Davy had a close working friendship with James Watt, the inventor of the practical steam engine from whom we get the word for power, wattage. Davy was also an amateur poet and friends with Samuel Taylor Coleridge and England’s Poet Laureate, Robert Southey. Davy and Watt were the creators of Nitrous Oxide “Laughing Gas”, first thinking it might be a cure for a hangover, but then envisioning its use as an anesthetic for surgical procedures. The gas became popular among the romantic poets for its more hallucinogenic properties.
So what does Davy have to do with the birth of Frankenstein? Samuel Taylor Coleridge was a familiar participant to the company of the intellectual discussions of William Godwin and his circle of philosophers and poets. Mary Shelley was introduced at a youthful age to the theories of electrochemistry and Galvanism. It was Coleridge who told of experiments he witnessed using Galvani’s theories on executed prisoners at Newgate Prison. Percy Shelley was an enthusiastic acolyte to the use of batteries and electricity. In his days at Oxford as a reaction to bullying he created a hand-cranked battery to shock entrants to his room who would touch the doorknob. He passed his enthusiasm for the ideas of Davy, proposing that giant farms of electric batteries would power utopian cities of the future, onto Mary in their early courtship. It was likely these concepts which initially excited Mary’s imagination to the possibility bringing to life to the dead. While formulating the first chapters of Frankenstein while residing in Bath, Mary reread and referred to Sir Humphry Davy’s reference work on chemistry.
Davy’s other connection to Frankenstein may be only coincidental, though perhaps a bit more than that. In his later life, Sir Humphry Davy left England and traveled, eventually settling in Geneva, Switzerland, spending his later days a short distance from the Villa Diodati, and strolling the lake shores haunted by Mary Shelley’s creation in her novel. Sir Humphry Davy is buried in the cemetery of Geneva’s PlainPalais, where the murder of Victor Frankenstein’s son took place and just a few steps from where the modern statue of “Frankie” commemorating the Geneva connection to Mary Shelley’s Frankenstein still stalks, looking for a reconnection to the scientific father who turned from him.
From Portsmouth, Shelley separated from the two sisters to see his friend, Thomas Peacock, in Great Marlow, while Mary and Clare went to Bath. Clare’s pregnancy by Byron was beginning to show or make her condition, at least, clear by this time, and the idea was to find a distant lodging from London.

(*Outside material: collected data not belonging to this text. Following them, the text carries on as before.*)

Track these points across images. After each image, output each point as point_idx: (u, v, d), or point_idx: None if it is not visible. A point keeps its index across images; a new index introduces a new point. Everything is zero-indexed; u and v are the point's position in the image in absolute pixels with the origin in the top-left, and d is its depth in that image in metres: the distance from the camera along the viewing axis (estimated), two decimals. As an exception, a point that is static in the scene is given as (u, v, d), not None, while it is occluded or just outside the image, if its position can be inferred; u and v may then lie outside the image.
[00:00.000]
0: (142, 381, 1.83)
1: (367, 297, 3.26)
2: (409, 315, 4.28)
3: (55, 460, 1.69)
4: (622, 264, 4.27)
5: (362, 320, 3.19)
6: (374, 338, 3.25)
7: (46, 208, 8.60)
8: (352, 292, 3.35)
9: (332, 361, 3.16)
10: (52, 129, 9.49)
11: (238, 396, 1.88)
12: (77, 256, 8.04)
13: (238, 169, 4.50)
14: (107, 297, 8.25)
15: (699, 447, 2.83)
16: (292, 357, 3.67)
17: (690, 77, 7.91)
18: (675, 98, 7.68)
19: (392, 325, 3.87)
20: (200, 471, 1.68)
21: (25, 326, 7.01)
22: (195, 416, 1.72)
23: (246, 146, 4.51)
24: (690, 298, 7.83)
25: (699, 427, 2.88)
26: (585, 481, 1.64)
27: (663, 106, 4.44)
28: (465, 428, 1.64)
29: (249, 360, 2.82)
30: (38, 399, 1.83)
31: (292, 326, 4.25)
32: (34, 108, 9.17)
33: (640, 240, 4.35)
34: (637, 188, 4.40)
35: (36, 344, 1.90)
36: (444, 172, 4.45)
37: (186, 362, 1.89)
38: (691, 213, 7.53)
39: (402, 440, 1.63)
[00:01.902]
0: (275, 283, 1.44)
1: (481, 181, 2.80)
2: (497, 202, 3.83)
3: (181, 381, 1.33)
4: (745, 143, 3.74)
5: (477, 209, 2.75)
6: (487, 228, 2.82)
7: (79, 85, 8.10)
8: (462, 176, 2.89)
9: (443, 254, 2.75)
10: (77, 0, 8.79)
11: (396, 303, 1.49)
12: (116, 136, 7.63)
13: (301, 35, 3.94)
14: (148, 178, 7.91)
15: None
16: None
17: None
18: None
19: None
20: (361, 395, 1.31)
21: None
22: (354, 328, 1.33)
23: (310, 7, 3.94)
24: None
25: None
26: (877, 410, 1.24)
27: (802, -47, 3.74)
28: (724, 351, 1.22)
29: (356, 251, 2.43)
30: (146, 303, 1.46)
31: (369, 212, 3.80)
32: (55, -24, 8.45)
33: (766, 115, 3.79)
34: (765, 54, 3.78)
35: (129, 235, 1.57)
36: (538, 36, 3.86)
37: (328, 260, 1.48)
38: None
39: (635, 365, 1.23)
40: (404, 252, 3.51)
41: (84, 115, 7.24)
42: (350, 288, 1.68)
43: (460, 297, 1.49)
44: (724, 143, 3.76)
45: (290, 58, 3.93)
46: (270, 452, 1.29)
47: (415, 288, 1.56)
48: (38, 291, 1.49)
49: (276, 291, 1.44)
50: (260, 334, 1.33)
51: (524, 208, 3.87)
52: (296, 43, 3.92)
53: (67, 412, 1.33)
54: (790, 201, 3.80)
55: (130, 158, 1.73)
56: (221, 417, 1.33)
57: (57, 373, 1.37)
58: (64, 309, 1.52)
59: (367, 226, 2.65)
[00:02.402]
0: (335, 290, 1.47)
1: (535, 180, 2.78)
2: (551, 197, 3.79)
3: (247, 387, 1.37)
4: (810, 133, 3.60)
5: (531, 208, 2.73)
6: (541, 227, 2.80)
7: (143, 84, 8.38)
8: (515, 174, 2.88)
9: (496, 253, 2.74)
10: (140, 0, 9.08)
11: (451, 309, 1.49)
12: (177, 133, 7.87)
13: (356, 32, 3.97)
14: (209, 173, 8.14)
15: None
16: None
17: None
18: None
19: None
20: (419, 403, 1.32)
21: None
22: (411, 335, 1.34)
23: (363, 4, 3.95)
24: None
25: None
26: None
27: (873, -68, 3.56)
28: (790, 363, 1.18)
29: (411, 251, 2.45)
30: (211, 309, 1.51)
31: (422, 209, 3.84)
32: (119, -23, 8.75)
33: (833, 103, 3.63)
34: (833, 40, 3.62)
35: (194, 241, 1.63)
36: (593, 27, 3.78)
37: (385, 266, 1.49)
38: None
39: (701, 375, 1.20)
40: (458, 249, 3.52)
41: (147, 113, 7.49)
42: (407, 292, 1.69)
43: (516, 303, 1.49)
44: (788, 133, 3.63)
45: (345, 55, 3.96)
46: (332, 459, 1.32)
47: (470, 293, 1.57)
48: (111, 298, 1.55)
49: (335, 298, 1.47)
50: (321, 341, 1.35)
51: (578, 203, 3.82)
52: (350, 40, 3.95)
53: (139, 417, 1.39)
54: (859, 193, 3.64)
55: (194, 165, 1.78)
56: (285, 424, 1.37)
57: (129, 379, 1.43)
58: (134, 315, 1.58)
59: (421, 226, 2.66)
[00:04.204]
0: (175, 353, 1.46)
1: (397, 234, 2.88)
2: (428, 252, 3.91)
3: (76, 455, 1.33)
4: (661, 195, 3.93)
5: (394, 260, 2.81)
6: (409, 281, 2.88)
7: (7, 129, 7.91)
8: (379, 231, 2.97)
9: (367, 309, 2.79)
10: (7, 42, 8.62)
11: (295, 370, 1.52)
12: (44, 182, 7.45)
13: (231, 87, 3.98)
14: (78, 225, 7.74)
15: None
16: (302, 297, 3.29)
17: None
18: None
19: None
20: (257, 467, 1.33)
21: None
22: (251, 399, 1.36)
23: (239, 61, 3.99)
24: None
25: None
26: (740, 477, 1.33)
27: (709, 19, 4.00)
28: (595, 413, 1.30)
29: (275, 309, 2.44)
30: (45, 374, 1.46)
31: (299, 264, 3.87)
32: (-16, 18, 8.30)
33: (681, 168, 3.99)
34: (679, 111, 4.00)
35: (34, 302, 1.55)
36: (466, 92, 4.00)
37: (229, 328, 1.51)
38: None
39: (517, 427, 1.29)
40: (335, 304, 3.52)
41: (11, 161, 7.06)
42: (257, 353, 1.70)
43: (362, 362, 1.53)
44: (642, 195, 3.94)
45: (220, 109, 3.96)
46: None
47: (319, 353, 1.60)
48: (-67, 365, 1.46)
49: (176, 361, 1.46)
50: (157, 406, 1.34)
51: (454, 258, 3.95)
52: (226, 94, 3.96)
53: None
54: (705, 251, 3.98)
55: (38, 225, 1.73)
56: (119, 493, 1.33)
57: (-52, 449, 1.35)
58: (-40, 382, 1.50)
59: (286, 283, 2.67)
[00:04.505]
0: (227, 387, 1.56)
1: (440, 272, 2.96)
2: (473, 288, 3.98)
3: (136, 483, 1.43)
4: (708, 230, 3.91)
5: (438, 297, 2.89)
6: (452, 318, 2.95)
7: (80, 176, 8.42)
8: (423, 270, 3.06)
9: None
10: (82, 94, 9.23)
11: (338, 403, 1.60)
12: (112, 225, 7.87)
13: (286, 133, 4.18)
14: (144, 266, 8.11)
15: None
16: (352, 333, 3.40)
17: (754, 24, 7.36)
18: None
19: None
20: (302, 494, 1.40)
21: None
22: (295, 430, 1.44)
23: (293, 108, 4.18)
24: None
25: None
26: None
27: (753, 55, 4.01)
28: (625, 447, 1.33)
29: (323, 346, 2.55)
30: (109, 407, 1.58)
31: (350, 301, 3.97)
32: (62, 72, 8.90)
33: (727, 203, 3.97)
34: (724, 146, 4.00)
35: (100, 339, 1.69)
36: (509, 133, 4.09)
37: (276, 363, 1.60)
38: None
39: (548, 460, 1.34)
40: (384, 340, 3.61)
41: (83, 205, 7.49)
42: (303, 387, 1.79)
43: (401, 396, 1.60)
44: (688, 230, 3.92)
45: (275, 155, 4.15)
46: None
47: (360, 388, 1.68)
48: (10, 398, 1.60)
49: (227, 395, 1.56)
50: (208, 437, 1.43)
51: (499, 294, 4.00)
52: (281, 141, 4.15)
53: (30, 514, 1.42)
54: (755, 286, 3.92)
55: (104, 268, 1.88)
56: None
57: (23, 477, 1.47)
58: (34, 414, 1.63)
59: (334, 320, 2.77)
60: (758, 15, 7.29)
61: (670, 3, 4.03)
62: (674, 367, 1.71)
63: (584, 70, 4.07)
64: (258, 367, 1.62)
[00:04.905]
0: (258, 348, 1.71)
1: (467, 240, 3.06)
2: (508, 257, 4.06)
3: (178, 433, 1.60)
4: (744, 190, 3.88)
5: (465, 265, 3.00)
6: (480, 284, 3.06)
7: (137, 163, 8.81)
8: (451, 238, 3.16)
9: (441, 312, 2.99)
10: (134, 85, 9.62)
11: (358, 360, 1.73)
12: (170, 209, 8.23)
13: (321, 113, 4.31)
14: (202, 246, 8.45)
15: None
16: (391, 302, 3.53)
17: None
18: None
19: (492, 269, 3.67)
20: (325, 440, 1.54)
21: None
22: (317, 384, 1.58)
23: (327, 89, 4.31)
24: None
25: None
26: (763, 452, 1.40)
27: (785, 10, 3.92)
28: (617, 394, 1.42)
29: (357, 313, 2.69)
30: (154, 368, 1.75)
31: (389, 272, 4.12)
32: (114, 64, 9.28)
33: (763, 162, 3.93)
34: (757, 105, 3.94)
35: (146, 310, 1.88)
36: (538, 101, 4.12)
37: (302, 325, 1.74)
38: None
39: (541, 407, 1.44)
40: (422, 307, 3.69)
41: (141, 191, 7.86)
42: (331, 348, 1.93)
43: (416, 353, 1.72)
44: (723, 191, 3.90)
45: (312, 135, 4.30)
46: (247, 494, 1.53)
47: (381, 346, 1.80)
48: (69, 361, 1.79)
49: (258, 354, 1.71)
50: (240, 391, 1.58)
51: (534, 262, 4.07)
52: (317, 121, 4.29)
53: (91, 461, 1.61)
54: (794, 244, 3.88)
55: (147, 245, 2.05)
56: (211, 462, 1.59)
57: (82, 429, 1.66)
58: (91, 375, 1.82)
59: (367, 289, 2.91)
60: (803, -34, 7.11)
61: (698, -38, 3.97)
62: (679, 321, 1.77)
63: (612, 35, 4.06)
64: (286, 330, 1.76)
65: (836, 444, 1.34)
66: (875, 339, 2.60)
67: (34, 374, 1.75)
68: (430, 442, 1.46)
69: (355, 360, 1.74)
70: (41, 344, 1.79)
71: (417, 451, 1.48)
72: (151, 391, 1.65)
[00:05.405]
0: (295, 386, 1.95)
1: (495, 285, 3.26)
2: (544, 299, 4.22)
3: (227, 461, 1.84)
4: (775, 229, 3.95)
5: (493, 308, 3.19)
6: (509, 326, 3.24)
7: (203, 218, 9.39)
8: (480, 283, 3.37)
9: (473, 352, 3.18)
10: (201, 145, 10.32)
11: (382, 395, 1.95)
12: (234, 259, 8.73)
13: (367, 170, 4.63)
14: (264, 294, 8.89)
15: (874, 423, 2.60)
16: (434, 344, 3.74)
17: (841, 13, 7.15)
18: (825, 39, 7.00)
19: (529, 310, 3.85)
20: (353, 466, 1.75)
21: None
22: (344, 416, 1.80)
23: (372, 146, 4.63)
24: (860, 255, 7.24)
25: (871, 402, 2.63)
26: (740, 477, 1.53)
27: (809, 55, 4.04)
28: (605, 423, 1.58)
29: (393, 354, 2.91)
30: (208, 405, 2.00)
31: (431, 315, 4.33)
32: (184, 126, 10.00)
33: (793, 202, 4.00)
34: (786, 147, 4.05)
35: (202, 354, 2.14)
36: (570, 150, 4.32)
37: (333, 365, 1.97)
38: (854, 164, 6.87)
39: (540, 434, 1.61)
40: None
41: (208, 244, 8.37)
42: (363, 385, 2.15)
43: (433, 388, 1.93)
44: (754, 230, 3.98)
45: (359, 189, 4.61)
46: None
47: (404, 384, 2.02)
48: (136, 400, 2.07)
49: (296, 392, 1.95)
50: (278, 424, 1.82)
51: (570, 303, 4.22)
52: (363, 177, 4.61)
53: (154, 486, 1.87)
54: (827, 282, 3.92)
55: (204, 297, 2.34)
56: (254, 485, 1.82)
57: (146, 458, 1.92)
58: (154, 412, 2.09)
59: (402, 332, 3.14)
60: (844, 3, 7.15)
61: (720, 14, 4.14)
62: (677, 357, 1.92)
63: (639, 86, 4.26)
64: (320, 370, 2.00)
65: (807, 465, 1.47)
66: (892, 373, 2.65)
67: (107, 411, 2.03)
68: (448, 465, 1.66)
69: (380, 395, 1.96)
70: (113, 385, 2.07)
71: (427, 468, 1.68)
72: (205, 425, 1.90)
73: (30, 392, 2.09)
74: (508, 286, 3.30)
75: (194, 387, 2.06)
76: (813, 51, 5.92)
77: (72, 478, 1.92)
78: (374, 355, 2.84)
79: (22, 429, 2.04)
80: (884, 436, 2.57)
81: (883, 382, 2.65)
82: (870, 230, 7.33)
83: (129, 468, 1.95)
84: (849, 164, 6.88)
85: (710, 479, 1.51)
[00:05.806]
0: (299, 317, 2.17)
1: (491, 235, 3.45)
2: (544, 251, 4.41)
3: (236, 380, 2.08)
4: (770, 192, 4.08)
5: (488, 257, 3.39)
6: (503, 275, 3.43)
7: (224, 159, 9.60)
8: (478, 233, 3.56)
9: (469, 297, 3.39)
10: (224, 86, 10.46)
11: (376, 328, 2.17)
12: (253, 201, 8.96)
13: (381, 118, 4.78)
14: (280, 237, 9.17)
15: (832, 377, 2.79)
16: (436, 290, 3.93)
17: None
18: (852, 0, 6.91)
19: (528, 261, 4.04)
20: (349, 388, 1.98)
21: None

Mary was still estranged from her father for her relationship with Shelley and they thought to conceal Clare’s condition. She was still using alternate spellings of her chosen name, Claire or Clare. It was mostly Claire in Switzerland and France using the French spelling, and Clare or Clara in England. Mary was confused enough to use both spellings in the same letter, while others of the family were still calling her by her birth name, Jane (Mary Jane, after her mother).